Can anyone explain why it repeats in this way, or link to a place that has an explanation?

[+] knerd83|14 years ago|reply
For x < 1, 1 + 2x + 3x^2 + 4x^3 + ... converges to 1/(1-x)^2. When x = 0.001, you get 1/.999^2 = 1000000/998001 = 1.002003004005...
[+] deltasquared|14 years ago|reply 

  ;Here is my version in Common Lisp
  ;Supply your own flatten function
  ;or borrow one from let-over-lambda or something
  ;http://letoverlambda.com/lol.lisp

  (defun long-div (dividend divisor depth)
    (cond
     ((> depth 0)
      (flatten (list
                (truncate (/ dividend divisor))
                (long-div (* 10 (mod dividend divisor))     
                 divisor (- depth 1)))))
     (t ())))
[+] slamdunc|14 years ago|reply
Thanks for posting. I'm trying to keep a collection of these type of things so that when she's ready, it'll be another tool to get/keep my daughter excited about math.
[+] skystorm|14 years ago|reply
Care to share? Would be handy to have for my daughter... :)
[+] adeelk|14 years ago|reply
Make sure you show her Gauss’s trick for summing arithmetic series.
[+] onedognight|14 years ago|reply
There's no 998 (and it's not a rounding issue)!

    ... 995 996 997 999
[+] onedognight|14 years ago|reply
It's because the 1000 will end up adding one to the 999 which becomes 1000 which adds one to 998.
[+] kghose|14 years ago|reply
Yes, that is funky.

  def long_div(x,y,N=10):
    """Given two integers x and y, return us the N digits of x/y."""
    #First work out the integer part
    x = int(x)
    divisor = y = int(y)
    quotients = [x/y]
    dividend = x % y
    for digit in range(N):
      dividend *= 10
      quotient = dividend/divisor
      dividend = dividend%divisor
      quotients.append(quotient)
  
    return quotients
  
  def pretty_print(quotients, G=3):
    """Pretty print quotients by grouping digits by 3."""
    strp = ''
    cnt = 1
    for n in quotients[1:]:
      strp += str(n)
      cnt +=1
      if cnt > G:
        print strp
        strp = ''
        cnt = 1
  
  
  quotients = long_div(1,998001,N=3000)
  pretty_print(quotients,G=3)
[+] tspiteri|14 years ago|reply
And even the suggested 1/9801 for two digits produces no 98

    ... 95 96 97 99 00 01 02 ...
And extrapolating it to one digit, 1/81 gives

    0.012345679012345679...
[+] jeffcapeshop|14 years ago|reply
you could always do 1/99980001 - that would have a 0998
[+] dimitar|14 years ago|reply
Some fun that can fit on a poket calculator:

12345679 * 9 = 111111111

12345679 * 18 = 222222222

12345679 * 27 = 333333333

12345679 * 36 = 444444444

12345679 * 45 = 555555555

12345679 * 54 = 666666666

12345679 * 63 = 777777777

12345679 * 72 = 888888888

12345679 * 81 = 999999999

12345679 * 999999999 = 12345678987654321

[+] grusk|14 years ago|reply
The way I was introduced to this was as a math trick: Pick a number 1-9, multiply by 9, then 12345679, and you get a string of whatever number you picked.
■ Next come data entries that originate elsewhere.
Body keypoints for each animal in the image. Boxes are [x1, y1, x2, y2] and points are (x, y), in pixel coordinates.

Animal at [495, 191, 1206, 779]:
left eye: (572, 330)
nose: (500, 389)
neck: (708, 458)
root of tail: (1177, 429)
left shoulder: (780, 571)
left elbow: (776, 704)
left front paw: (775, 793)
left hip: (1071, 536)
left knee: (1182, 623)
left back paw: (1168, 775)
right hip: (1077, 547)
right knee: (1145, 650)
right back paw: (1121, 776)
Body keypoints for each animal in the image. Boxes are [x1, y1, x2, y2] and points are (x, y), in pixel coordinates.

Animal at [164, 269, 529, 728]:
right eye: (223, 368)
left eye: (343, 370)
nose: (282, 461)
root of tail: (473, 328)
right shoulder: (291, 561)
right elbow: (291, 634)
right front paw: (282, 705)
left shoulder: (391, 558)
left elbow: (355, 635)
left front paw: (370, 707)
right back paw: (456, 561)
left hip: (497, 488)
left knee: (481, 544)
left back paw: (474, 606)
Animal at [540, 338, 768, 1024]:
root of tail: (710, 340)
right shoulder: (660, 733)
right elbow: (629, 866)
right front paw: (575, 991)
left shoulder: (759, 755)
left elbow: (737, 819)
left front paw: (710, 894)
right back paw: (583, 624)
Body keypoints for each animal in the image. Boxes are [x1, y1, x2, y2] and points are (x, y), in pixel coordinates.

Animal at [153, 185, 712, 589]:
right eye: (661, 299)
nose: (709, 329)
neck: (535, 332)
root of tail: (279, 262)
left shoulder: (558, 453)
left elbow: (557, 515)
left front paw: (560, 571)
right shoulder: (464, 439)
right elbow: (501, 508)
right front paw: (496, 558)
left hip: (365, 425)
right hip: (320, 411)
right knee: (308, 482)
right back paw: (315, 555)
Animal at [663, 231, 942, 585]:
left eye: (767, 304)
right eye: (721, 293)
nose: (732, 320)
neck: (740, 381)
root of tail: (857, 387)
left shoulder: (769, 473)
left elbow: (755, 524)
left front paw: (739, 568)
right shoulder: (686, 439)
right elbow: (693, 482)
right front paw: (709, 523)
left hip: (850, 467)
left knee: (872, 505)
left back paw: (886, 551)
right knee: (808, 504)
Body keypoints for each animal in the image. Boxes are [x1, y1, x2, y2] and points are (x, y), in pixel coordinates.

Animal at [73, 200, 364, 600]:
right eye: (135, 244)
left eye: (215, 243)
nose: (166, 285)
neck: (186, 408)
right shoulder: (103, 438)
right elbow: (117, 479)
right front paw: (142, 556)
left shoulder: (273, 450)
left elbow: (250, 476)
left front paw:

Also, pick any three-digit number, multiply by 7, 11, and 13 (or 1001), and you get your three-digit number repeated twice.

[+] buddydvd|14 years ago|reply
And this too: 111111111111111111111111111 / 9 = 12345679012345679012345679
[+] reedcat|14 years ago|reply
My productivity for today went downhill! :)

Love the trick with how this can be done via differentiating the equation:

1 + r + r^2 + ... = 1/(1-r)

[+] liljimmytables|14 years ago|reply
Slightly off-topic, but it bugs me that the article feels obliged to contain a picture of the number. Firstly, why the hell would you want to display plain text as a picture? Secondly, if I click through to the source, I get a slightly better picture. Did IHC take a photo of the original website with their phone camera and upload it? Mind is boggling. Encouraged by the better quality picture on geekosystem I decided to click through to THEIR source. And there's a plaintext version. Kudos to <a href="http://www.futilitycloset.com/2012/01/08/math-notes-76/<...; for having a modicum of common sense.
[+] jbdevon|14 years ago|reply
Also, 1/4999 yields the sequence of square numbers.
[+] tspiteri|14 years ago|reply
It's really powers of 2, not square numbers. That is, 2^x, not x^2.